The Solution: Layered, Pre-Indexed Coverage as an Additive Source
Rather than rip out the existing feed, the provider layered Constella’s monitoring API on top of it as an additional intelligence source. Constella’s coverage is built by continuously hunting breaches across the surface, deep, and dark web, including the recirculated dumps and combo lists that named-breach catalogs do not track. That breadth of breaches hunted, rather than a fixed catalog of named events, is what let the provider catch credential reuse it had been missing. The integration ran in three phases over eight weeks:
- Coverage augmentation. Constella’s breach and credential monitoring was added to the alert pipeline against subscriber email address(es) and phone numbers. Constella alerts were deduplication-checked against the existing feed before delivery, so subscribers received one notification per exposure regardless of source.
- Recycled-credential detection. Because Constella pre-indexes the broader ecosystem, credentials resurfacing in new compilations were flagged as fresh exposure events, closing the reuse gap that had been driving churn.
- Infostealer alert category. Infostealer-sourced compromise was activated as a new alert type, with payload context such as malware strain and the application where a session was captured, and a dedicated notification template explaining what the alert means.

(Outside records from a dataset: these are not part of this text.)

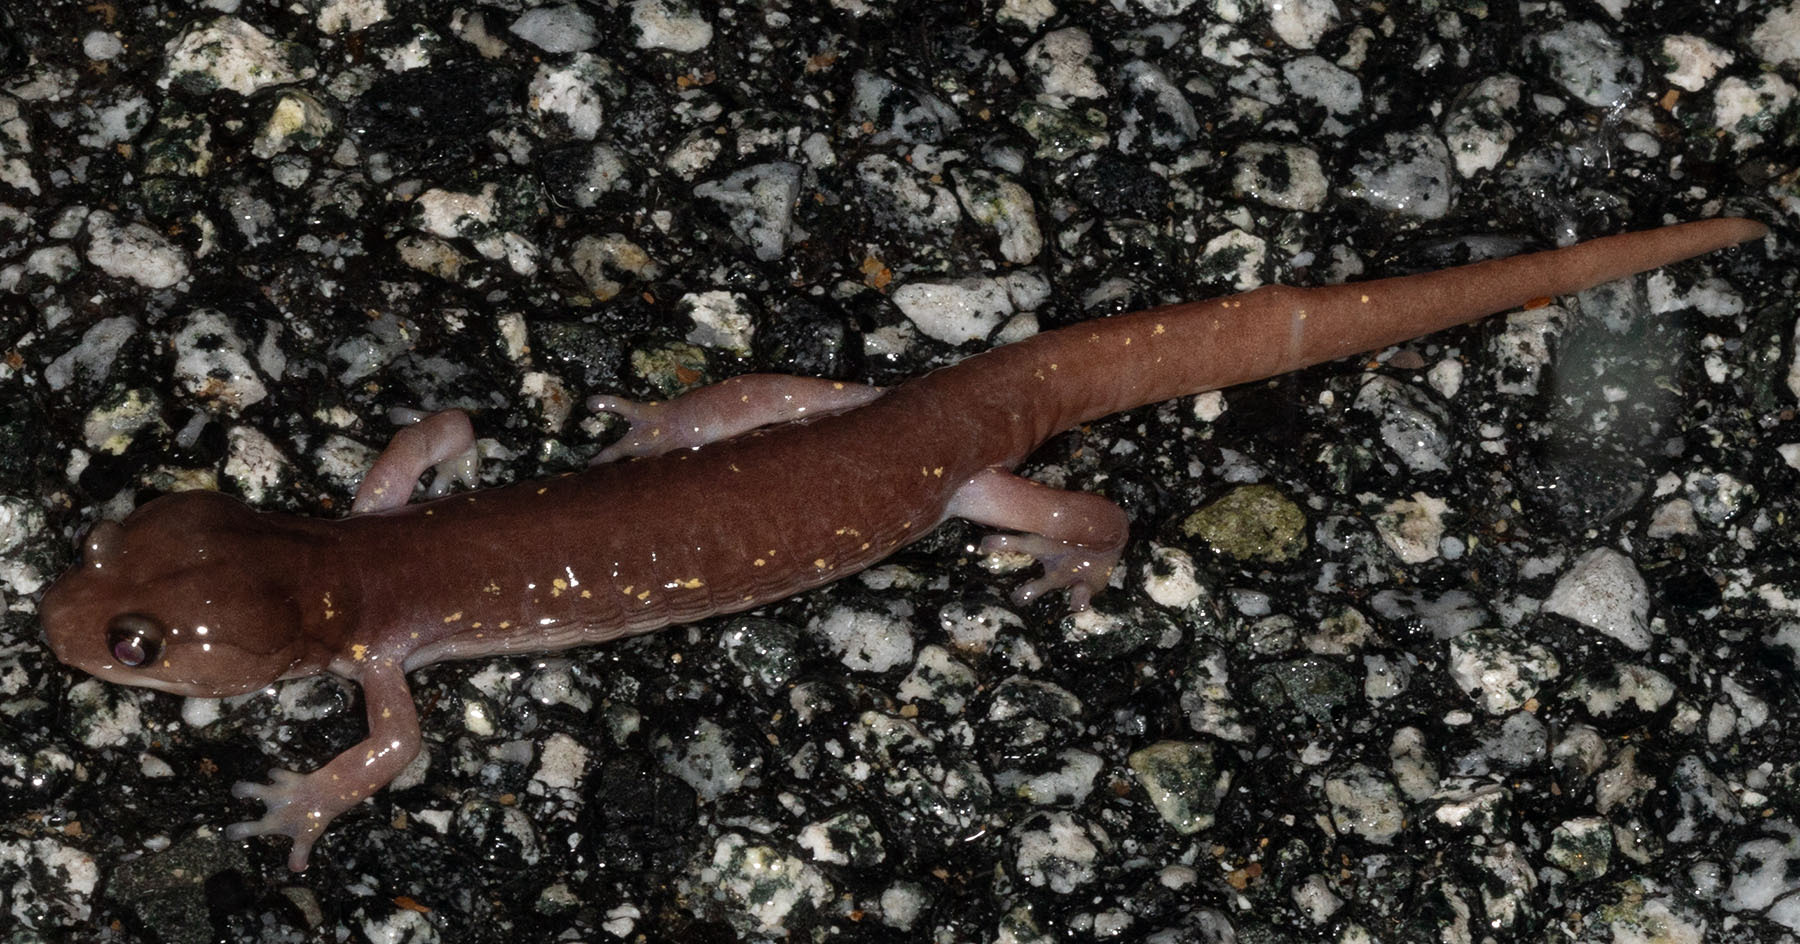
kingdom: Animalia
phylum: Chordata
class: Amphibia
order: Caudata
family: Plethodontidae
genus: Aneides
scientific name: Aneides lugubris
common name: Arboreal salamander
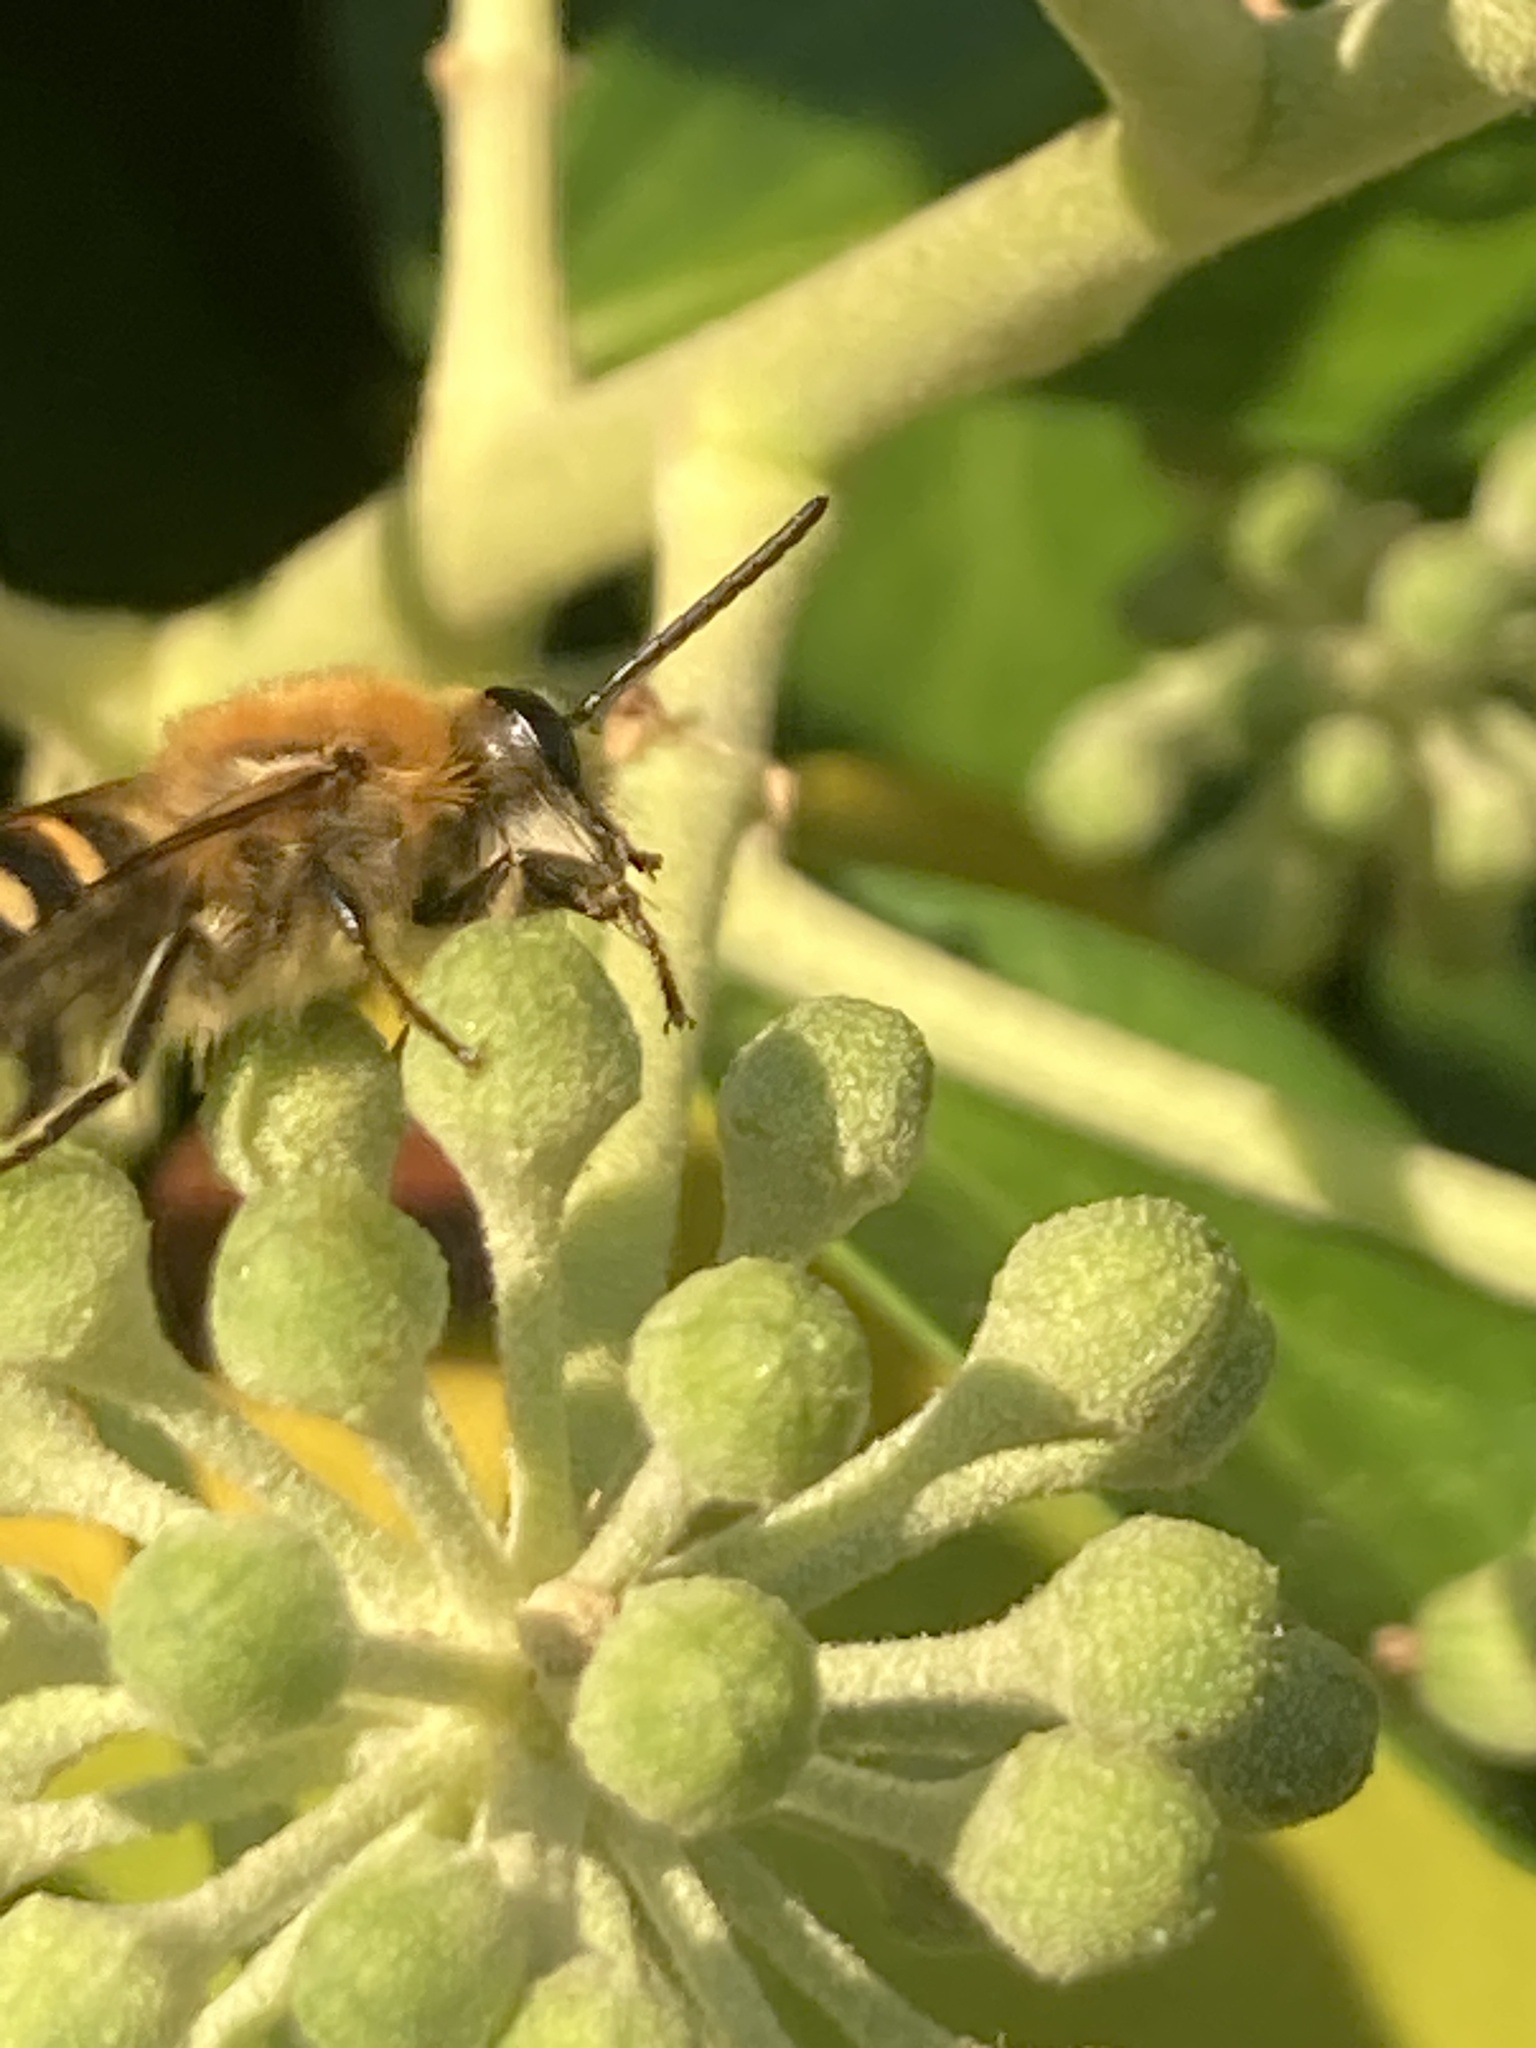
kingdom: Animalia
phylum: Arthropoda
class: Insecta
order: Hymenoptera
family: Colletidae
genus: Colletes
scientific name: Colletes hederae
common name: Ivy bee
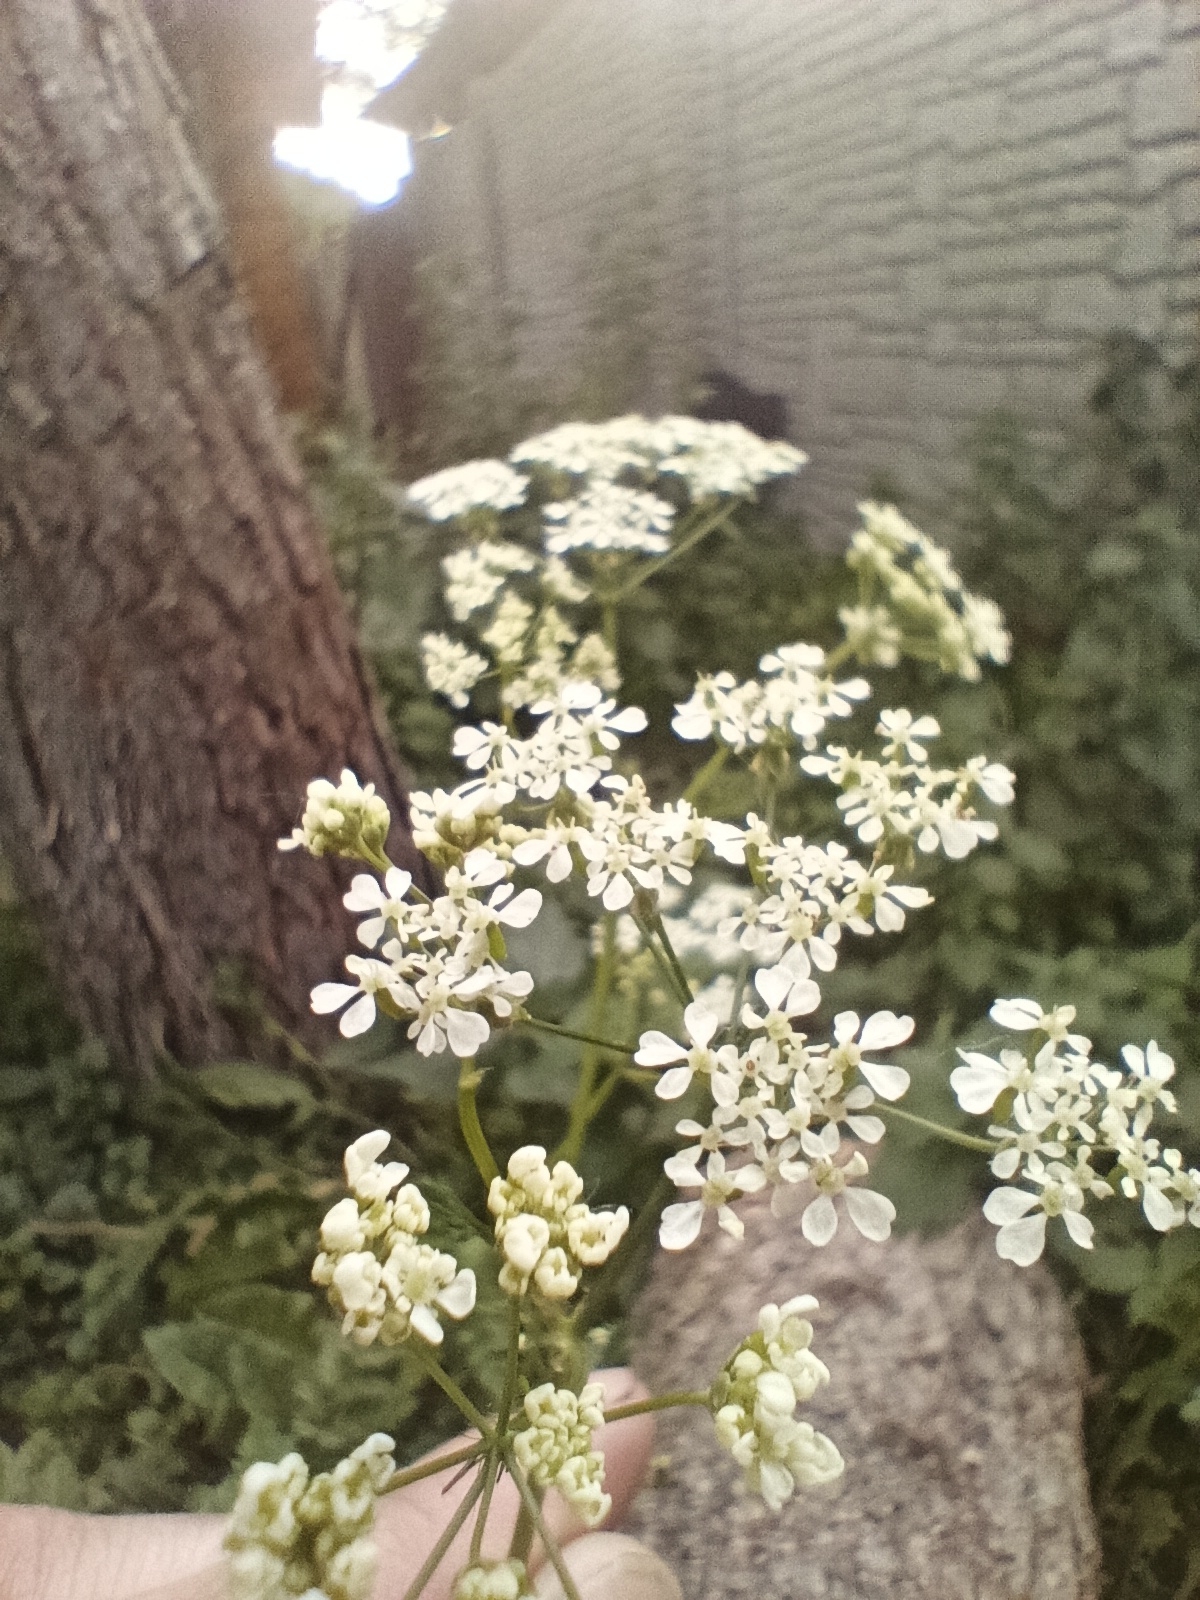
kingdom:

The Result: 26% Lower Net Churn and a New Premium Tier
- Net subscriber churn fell by 26% in the two quarters after full deployment, attributed primarily to closing the recycled-credential detection lag that competitors had been exploiting.
- The infostealer alert category launched as a premium tier and reached a 19% upsell attachment rate in its first six months, well above the internal projection.
- Inbound support queries asking whether the product covered a specific exposure fell by 34%, because the broader coverage now answered most of those questions automatically.
- Time-to-notify on reuse-driven exposures moved from trailing competitors to leading them on the majority of tracked events.
A recycled credential dump is a compilation of previously leaked usernames and passwords that is repackaged and recirculated across forums, paste sites, and combo lists long after the original breach. The credentials are often still valid because people reuse passwords, which is why this so-called zombie data continues to expose subscribers years later.
Catalogs built around a fixed set of named breaches only flag a subscriber when their data appears in one of those known events. They do not see the same credentials resurfacing inside new combo lists, infostealer logs, or recirculated dumps, so reuse-driven exposure slips through. Pre-indexed coverage of the broader breach ecosystem catches that resurfacing.
Subscribers churn when a competitor notifies them of an exposure first. Pre-indexed coverage of the wider breach and infostealer ecosystem closes the detection lag that competitors exploit, so the provider notifies first more often, which is the single largest driver of retention in identity protection products.
Conclusion
Consumer identity protection products are retained on coverage and lost on gaps. For this provider, the gap was not a missing breach, it was missing the reuse of credentials it had technically already seen. Pre-indexed coverage of the wider ecosystem, added without disrupting the existing pipeline, closed that gap and turned a churn problem into a retention and upsell story.